La mañana del adiós

“El sol es una esfera de espuma anaranjada. Tiene dos minutos de vida, y morirá para seguir siendo el sol. El sol de todas las personas.

Y es así la marca de tu paso por el bosque. ¿Cómo se verá la luna al repetirse entre tus ojos?”

Reno se despidió de Mariel en una larga y desacostumbrada salida nocturna; las palabras iban y venían como las hojas de otoño. Las palabras descontroladas hacían sentir que sus libertades no eran dones de un demiurgo, brotaban como el rubor de Mariel cuando Reno le tomaba las muñecas; fue en esos decires cuando ella le advirtió que no lo iba a llorar si le pasaba algo.

Él aseguró que nada pasaría, ella acompañó su decisión con entereza; íntimamente sabía que podría suplantar a Reno en su acometida, se sentía libremente entregada a la causa y aceptaba su rol. Reno se hizo el distraído, señaló al sol que nacía entre los árboles y se aseguró que la carta explicando el atentado estuviese en el bolsillo del saquito de hilo color canela que abrigaba a Mariel.
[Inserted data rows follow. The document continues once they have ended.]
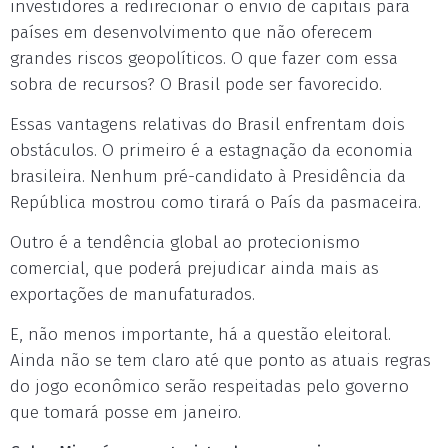
investidores a redirecionar o envio de capitais para
países em desenvolvimento que não oferecem
grandes riscos geopolíticos. O que fazer com essa
sobra de recursos? O Brasil pode ser favorecido.
Essas vantagens relativas do Brasil enfrentam dois
obstáculos. O primeiro é a estagnação da economia
brasileira. Nenhum pré-candidato à Presidência da
República mostrou como tirará o País da pasmaceira.
Outro é a tendência global ao protecionismo
comercial, que poderá prejudicar ainda mais as
exportações de manufaturados.
E, não menos importante, há a questão eleitoral.
Ainda não se tem claro até que ponto as atuais regras
do jogo econômico serão respeitadas pelo governo
que tomará posse em janeiro.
Esa mañana, como todas, Reno fue al taller, pero se desvió una cuadra antes para recalar en la puerta de la fábrica de galletitas. En el amontonamiento general y entre las bromas de los obreros antes que se abriera el paso, un calabrés tan grandote como tosco puso en sus manos un paquete con la barba postiza, un bigote pegajoso y despeinado que parecía un insecto y dos pistolas desparejas en perfecto estado, en un estuche marrón. Antes de la campana de entrada y la apertura del portón gris que los chicos de la cuadra usaban como arco por las tardes, Reno volvió sobre sus pasos hasta el boliche de don Gregorio. En el bar transmutó su aspecto, cerró los ojos y agitó imaginariamente una bandera negra. Al encender nuevamente la mirada su corazón partió a la mansión de la calle Puán a matar al húngaro.